◆ **WHAT YOU NEED TO DO**: Which of the lines below include the word "round"? Pull each one out.
┄┄┄┄┄┄┄┄┄┄┄┄┄┄┄┄┄┄┄┄
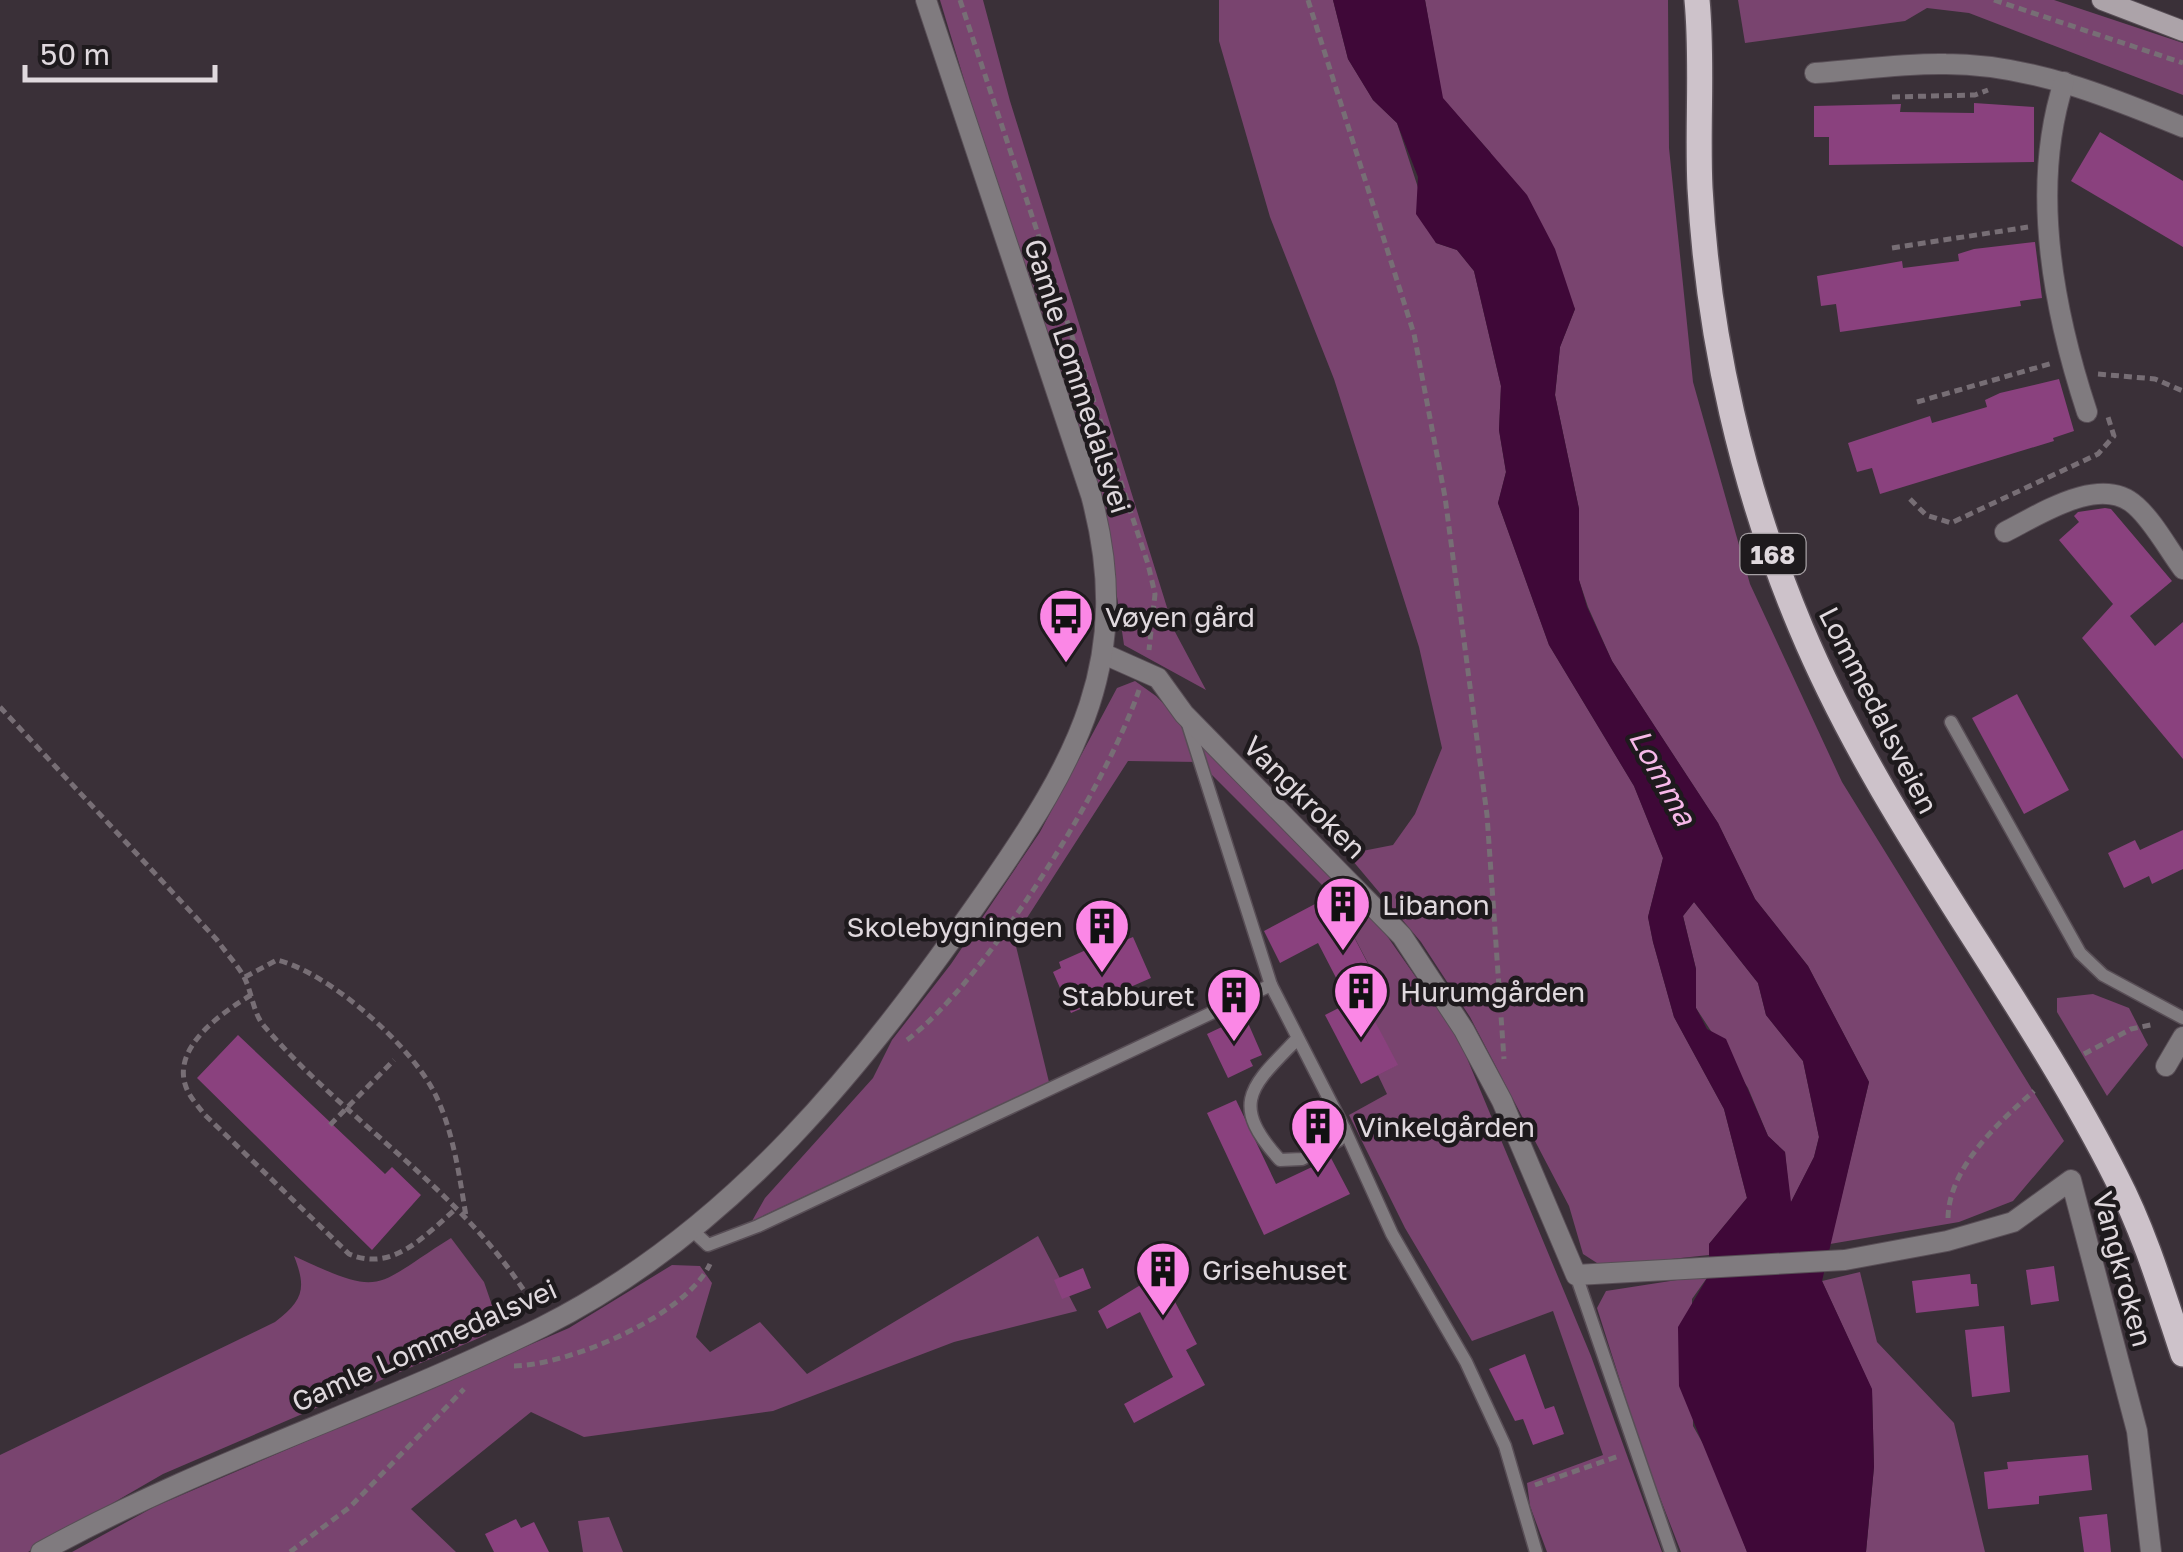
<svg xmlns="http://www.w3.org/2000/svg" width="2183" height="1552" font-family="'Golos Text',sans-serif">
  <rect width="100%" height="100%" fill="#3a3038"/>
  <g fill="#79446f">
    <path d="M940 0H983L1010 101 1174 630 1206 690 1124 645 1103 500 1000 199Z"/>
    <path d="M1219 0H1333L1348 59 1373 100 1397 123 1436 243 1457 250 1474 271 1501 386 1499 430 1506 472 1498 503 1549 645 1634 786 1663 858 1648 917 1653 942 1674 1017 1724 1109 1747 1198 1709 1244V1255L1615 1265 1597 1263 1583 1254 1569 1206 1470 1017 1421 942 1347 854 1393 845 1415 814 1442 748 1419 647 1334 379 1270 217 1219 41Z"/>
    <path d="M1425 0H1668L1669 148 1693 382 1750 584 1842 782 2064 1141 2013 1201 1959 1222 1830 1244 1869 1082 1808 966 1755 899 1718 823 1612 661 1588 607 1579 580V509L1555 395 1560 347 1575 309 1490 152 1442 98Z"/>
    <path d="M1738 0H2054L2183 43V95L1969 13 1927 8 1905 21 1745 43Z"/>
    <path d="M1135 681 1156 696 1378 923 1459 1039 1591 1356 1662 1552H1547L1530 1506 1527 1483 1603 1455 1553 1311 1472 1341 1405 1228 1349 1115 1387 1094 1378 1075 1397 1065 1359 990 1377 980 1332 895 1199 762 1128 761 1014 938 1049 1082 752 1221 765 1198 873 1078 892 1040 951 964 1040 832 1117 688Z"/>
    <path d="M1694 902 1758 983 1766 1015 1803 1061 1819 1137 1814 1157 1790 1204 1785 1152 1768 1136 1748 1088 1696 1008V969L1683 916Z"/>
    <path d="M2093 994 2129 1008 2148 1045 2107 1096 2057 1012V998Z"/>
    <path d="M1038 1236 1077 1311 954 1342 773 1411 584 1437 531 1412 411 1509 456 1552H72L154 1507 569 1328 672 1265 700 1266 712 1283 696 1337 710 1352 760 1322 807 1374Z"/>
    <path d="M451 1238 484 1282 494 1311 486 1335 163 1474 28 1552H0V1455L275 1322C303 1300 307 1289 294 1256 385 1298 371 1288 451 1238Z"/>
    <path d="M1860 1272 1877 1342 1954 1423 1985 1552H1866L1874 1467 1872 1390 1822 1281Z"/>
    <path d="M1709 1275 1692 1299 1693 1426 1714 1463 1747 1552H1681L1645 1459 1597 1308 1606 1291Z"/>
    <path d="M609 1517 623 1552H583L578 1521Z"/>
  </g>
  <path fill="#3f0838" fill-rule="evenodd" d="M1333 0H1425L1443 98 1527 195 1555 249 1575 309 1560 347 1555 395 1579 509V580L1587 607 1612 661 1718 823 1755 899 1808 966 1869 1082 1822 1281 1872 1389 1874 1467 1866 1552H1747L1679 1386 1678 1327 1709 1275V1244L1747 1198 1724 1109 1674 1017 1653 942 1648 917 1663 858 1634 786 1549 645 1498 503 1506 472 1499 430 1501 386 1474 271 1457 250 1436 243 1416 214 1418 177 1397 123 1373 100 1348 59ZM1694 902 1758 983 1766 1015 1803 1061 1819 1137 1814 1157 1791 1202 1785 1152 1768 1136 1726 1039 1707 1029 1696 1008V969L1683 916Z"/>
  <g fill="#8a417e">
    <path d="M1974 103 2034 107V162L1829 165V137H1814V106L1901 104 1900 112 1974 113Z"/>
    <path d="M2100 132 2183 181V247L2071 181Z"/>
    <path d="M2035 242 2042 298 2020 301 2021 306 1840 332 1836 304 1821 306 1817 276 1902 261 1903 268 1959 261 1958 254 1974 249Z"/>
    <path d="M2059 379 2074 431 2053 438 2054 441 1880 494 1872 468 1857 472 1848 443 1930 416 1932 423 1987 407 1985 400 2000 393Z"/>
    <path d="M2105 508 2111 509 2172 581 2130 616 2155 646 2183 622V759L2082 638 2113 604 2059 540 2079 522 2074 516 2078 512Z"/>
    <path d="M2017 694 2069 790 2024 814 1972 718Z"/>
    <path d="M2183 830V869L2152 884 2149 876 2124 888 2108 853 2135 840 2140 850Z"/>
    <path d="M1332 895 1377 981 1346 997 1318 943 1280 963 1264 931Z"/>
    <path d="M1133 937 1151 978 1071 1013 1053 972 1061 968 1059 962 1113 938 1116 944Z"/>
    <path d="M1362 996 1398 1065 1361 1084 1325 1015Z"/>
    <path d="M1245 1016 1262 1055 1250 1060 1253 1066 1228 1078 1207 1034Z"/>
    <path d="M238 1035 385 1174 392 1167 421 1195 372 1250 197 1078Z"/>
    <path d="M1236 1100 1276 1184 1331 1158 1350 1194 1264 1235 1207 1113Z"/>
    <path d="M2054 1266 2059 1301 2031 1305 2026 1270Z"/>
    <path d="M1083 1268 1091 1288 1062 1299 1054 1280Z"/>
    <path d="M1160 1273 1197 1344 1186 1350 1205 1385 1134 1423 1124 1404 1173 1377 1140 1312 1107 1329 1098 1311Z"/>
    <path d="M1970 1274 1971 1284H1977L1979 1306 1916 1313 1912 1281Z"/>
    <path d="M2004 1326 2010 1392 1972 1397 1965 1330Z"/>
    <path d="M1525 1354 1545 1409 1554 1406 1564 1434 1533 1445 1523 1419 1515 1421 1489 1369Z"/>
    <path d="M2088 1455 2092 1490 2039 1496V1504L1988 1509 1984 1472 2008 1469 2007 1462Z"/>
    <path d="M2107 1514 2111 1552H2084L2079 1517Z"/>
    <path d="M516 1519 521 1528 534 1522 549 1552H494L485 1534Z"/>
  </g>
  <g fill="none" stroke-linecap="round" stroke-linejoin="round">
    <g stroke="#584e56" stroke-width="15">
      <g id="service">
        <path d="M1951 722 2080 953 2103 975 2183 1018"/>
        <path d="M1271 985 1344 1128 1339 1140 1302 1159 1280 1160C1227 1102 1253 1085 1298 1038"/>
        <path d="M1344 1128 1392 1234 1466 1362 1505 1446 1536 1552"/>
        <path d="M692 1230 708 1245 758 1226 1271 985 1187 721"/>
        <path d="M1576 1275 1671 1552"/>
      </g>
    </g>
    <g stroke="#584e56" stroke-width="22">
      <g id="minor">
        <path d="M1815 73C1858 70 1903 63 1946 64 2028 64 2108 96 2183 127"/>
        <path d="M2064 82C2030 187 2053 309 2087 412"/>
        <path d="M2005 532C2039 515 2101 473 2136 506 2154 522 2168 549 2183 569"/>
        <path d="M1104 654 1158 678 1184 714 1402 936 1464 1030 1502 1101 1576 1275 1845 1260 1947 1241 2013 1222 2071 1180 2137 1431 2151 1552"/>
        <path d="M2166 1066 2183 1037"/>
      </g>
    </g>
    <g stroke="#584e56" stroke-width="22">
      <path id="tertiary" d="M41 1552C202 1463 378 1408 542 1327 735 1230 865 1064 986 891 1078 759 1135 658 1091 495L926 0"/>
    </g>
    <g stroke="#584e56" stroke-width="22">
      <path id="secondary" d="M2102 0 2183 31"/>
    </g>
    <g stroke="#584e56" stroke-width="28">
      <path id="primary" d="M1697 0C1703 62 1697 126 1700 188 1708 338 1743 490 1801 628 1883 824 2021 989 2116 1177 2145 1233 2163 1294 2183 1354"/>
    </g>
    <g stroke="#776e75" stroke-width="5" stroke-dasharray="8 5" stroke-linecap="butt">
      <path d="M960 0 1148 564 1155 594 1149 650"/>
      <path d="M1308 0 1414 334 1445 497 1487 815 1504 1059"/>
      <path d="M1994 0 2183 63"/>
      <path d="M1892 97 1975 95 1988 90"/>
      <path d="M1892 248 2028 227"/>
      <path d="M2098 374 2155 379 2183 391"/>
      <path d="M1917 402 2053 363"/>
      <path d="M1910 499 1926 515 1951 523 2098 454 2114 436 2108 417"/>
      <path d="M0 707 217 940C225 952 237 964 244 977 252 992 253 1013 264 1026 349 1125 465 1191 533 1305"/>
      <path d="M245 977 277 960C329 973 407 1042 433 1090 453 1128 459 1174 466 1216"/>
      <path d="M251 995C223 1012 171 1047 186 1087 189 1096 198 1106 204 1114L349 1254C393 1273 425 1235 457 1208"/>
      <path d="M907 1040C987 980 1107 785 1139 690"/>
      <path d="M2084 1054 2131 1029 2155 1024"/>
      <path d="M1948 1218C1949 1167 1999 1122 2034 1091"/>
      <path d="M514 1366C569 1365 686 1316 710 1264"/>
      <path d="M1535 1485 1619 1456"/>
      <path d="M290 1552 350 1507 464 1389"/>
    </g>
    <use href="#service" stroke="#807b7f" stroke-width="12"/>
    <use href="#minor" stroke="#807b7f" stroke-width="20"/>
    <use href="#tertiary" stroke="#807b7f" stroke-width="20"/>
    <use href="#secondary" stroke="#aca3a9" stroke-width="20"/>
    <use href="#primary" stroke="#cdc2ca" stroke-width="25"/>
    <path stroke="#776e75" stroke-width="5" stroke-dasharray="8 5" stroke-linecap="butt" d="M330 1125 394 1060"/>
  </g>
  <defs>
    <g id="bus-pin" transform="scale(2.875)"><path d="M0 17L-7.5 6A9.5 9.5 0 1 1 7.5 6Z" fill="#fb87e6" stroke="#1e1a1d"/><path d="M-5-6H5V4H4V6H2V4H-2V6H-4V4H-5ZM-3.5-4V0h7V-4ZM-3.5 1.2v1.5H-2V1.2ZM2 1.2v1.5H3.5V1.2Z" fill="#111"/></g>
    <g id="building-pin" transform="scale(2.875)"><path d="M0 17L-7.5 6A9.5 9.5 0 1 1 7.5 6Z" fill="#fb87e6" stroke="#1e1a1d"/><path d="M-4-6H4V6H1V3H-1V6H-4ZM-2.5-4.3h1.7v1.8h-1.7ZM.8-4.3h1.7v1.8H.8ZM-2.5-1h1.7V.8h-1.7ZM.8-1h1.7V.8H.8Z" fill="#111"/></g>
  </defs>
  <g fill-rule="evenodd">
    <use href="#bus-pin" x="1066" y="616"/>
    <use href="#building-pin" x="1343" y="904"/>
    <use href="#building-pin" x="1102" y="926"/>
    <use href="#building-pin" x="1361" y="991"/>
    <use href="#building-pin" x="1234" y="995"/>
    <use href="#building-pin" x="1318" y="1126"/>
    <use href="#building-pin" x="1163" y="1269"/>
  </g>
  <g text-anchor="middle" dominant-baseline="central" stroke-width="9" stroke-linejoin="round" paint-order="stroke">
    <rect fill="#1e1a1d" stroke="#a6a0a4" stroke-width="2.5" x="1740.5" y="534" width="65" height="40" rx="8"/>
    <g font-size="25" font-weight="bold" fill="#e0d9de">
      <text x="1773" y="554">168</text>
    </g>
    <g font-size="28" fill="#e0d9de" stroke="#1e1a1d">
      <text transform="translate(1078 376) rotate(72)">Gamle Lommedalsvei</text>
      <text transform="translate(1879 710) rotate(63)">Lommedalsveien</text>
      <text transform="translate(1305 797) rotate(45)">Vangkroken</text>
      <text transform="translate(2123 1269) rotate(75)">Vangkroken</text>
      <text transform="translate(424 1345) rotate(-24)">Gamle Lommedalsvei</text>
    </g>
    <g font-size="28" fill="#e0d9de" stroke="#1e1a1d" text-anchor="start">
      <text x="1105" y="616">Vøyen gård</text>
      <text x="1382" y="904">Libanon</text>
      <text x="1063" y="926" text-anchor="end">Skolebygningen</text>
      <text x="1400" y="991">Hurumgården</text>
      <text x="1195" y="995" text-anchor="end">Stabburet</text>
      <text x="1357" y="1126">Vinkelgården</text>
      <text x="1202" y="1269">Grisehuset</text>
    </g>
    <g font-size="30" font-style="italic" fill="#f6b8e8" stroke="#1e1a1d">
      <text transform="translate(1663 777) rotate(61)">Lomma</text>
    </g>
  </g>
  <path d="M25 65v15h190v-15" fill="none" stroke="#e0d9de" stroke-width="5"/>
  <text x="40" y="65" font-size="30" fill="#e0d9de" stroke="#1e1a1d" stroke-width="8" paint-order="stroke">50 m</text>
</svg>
┄┄┄┄┄┄┄┄┄┄┄┄┄┄┄┄┄┄┄┄
◆ **OUTPUT OF THE EXERCISE**:
  <g fill="none" stroke-linecap="round" stroke-linejoin="round">
  <g text-anchor="middle" dominant-baseline="central" stroke-width="9" stroke-linejoin="round" paint-order="stroke">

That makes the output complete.